Novo Nordisk CEO warns of layoffs as Wegovy challenge heats up

By Jacob Gronholt-Pedersen and Maggie Fick

COPENHAGEN (Reuters) -Novo Nordisk expects continued competition from copycat versions of its blockbuster Wegovy obesity drug this year and could face layoffs as it battles rising pressure from main U.S. rival Eli Lilly, the Danish drugmaker warned on Wednesday.

Novo, which became Europe’s most valuable company worth $650 billion last year on booming sales of Wegovy, is facing a pivotal moment as the medicine loses market share and sees sales growth slow, especially in the United States.

It has warned of far slower growth this year – in part due to compounders who have been allowed to make copycat medicines based on the same ingredients as Wegovy due to shortages. Novo cut its full-year sales and profit forecasts last week, wiping $95 billion off its market value since.

The shares were down 3.4% at 1350 GMT.

The slide is a huge and abrupt turnaround for the firm that has been one of the world’s hottest investment stories, which led to a rapid expansion of manufacturing and sales capacity. Now the firm is eyeing potential cost-cutting measures.

“We probably won’t be able to avoid layoffs,” outgoing CEO Lars Fruergaard Jorgensen told Danish broadcaster DR. “When you have to adjust a company, there are some areas where you have to have fewer people, some (areas) where you have to be smaller.”

He added, though, that any decision on layoffs would be in the hands of the incoming CEO, company veteran Maziar Mike Doustdar, who takes over on Thursday.

On a media call, Jorgensen said the market for copycat versions of Wegovy’s class of drugs – known as GLP-1 receptor agonists – was of “equal size to our business” and compounded versions of Wegovy were sold at a “much lower price point”.

In May, the company said it expected many of the roughly one million U.S. patients using compounded GLP-1 drugs to switch to branded treatments after a U.S. Food and Drug Administration ban on compounded copies of Wegovy took effect on May 22, and it expected compounding to wind down in the third quarter.

However, finance chief Karsten Munk Knudsen said on Wednesday that more than one million U.S. patients were still using compounded GLP-1s and that Novo’s lowered outlook has “not assumed a reduction in compounding” this year. 

“The obesity market is volatile,” Knudsen told analysts when asked under what circumstances the company could see negative growth in the last six months of the year. The low end of Novo’s new full-year guidance range would be for “unforeseen events”, such as stronger pricing pressure in the U.S. than forecast, he said.

The lower end of the range would imply sales around 150 billion Danish crowns ($23 billion) in the second half of 2025, compared with 157 billion in the same period last year.

ENCOURAGING PRESCRIPTION DATA

Knudsen reiterated that the company was pursuing multiple strategies, including lawsuits against compounding pharmacies, to halt unlawful mass compounding.

Jorgensen said the company was encouraged by the latest U.S. prescription data for Wegovy. While the drug was overtaken earlier this year by rival Lilly’s Zepbound in terms of U.S. prescriptions, that lead has narrowed in the past month.

Second-quarter sales of Wegovy rose by 36% in the U.S. and more than quadrupled in markets outside the U.S. compared to a year ago, Novo said. 

While Wegovy’s U.S. pricing held steady in the quarter, the company expected deeper erosion in the key U.S. market in the second half, due to a greater portion of sales expected from the direct-to-consumer or cash-pay channel, as well as higher rebates and discounts to insurers, Knudsen said.

He said Novo was expanding its U.S. direct-to-consumer platform, NovoCare, launched in March, and may need to pursue similar “cash sales” directly to patients, outside of insurance channels, in some markets outside the United States.

COST CUTS

The company reiterated its full-year earnings expectations on Wednesday after last week’s profit warning.
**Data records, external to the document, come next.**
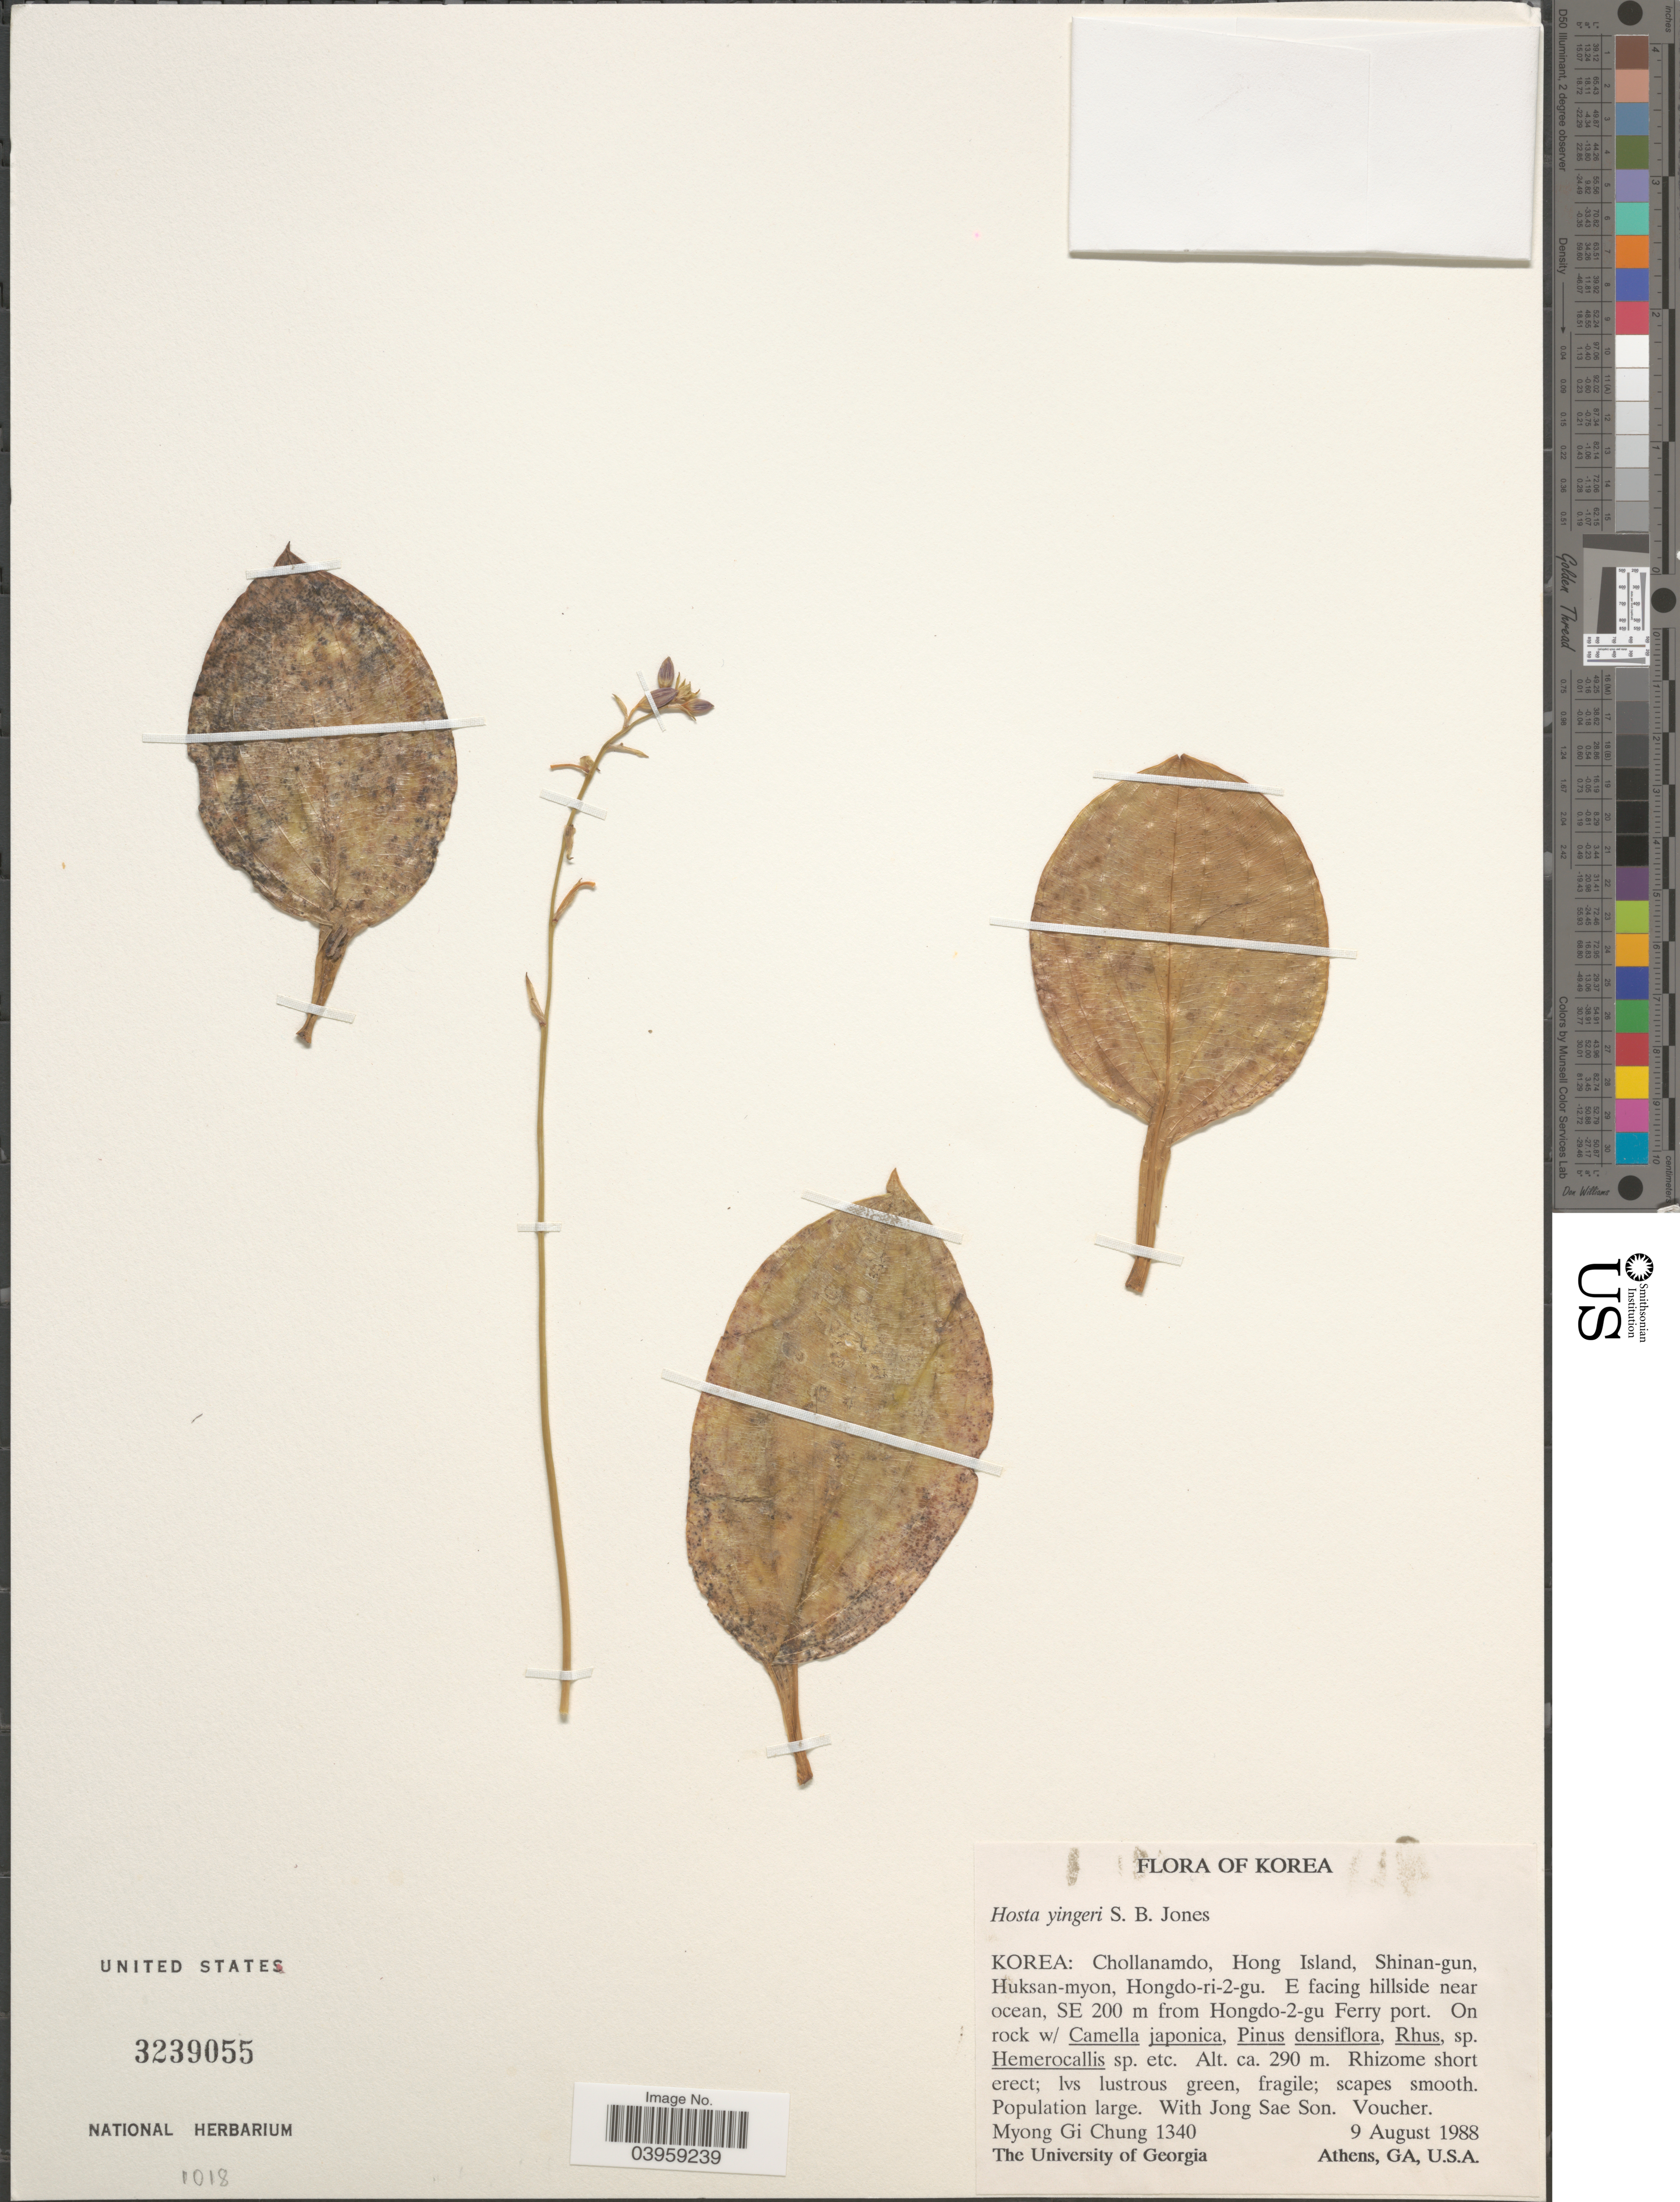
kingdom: Plantae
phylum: Tracheophyta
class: Liliopsida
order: Asparagales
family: Asparagaceae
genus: Hosta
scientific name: Hosta yingeri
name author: S.B. Jones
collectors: M. Chung & J. Son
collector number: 1340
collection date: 1988-08-09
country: South Korea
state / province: South Jeolla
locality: Chollanamdo, Hong Island, Shinan-gun, Huksan-myon, Hongdo-ri-2-gu. E facing hillside near ocean, SE 200 m from Hongdo-2-gu Ferry port.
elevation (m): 290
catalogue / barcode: US 3239055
Jorgensen said Novo was acting to “ensure efficiencies in our cost base” as the company announced it would terminate eight R&D projects. 

“There seems to be a larger R&D clean-out than usual, but we do not know if this reflects a strategic re-assessment or just a coincidence,” Jefferies analysts said in a note.

Investors have questioned whether Novo can stay competitive in the booming weight-loss drug market. Several equity analysts have cut their price targets and recommendation on the stock since last week.

Shares in Novo plunged 30% last week – their worst weekly performance in over two decades. 

Sales rose 18% in the second quarter to 76.86 billion Danish crowns, below analysts’ initial expectations.